So we're using that

\(\displaystyle A^X + B^Y = C^Z \Rightarrow A^X + B^Y \equiv C^Z\ (\text{mod}\ N)\ \forall N\in\mathbb{Z},N>0\)

The contrapositive yields the test:

\(\displaystyle \text{Let}\ N\in\mathbb{Z},N>0\text{. Then}\ A^X + B^Y \not\equiv C^Z\ (\text{mod}\ N) \Rightarrow A^X + B^Y \ne C^Z\)

Of course, if we find that \(\displaystyle A^X + B^Y \equiv C^Z\ (\text{mod}\ N)\) then we cannot conclude whether or not \(\displaystyle A^X + B^Y = C^Z\).

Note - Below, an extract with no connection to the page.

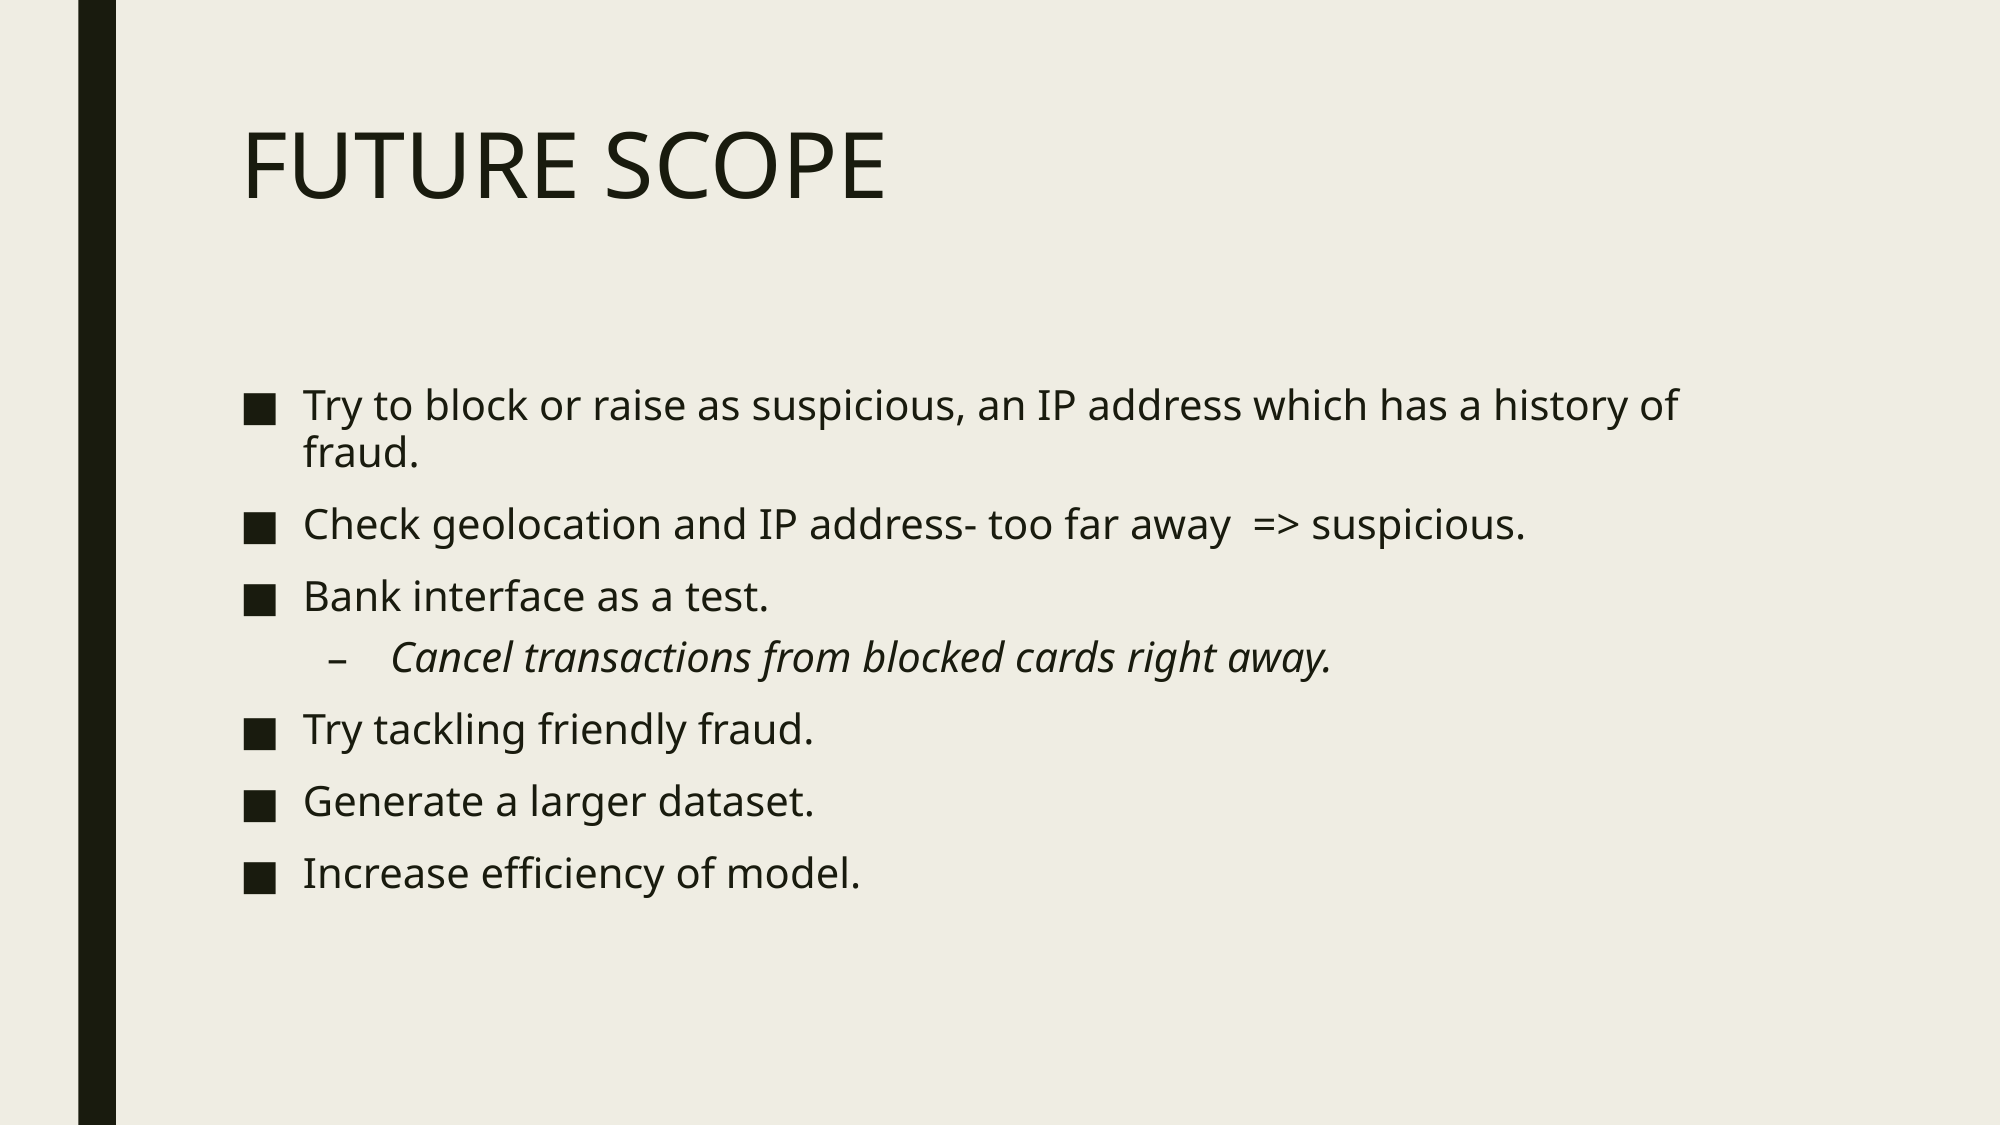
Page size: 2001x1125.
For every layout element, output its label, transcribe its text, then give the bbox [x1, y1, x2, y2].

title FUTURE SCOPE [225, 112, 1800, 357]
list Try to block or raise as suspicious, an IP address which has a history of fraud. Check geolocation and IP address- too far away => suspicious. Bank interface as a test. Cancel transactions from blocked cards right away. Try tackling friendly fraud. Generate a larger dataset. Increase efficiency of model. [225, 375, 1800, 963]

I'm guessing that A,B,C are small enough such that "N is large" means N is greater than A,B,C. This would mean that choosing N prime implies \(\displaystyle \gcd(A,N) = \gcd(B,N) = \gcd(C,N) = 1\). I think we want this because: consider the set \(\displaystyle S=\{A^1, A^2, ..., A^{N-1}\}\). If \(\displaystyle \gcd(A,N) \ne 1\) then there must be duplicates in S mod N. The number of distinct elements of S is maximized (probabilistically) for N prime. See

A046144 at OEIS; the sequence is the number of primitive roots of n. So thinking in terms of probability, choosing N prime basically increases the population size, thus giving lower probability that two randomly chosen elements add to a third element, thus giving higher probability that the test will successfully weed out false equations.

Anyone else care to validate my reasoning? I'm a little unsure.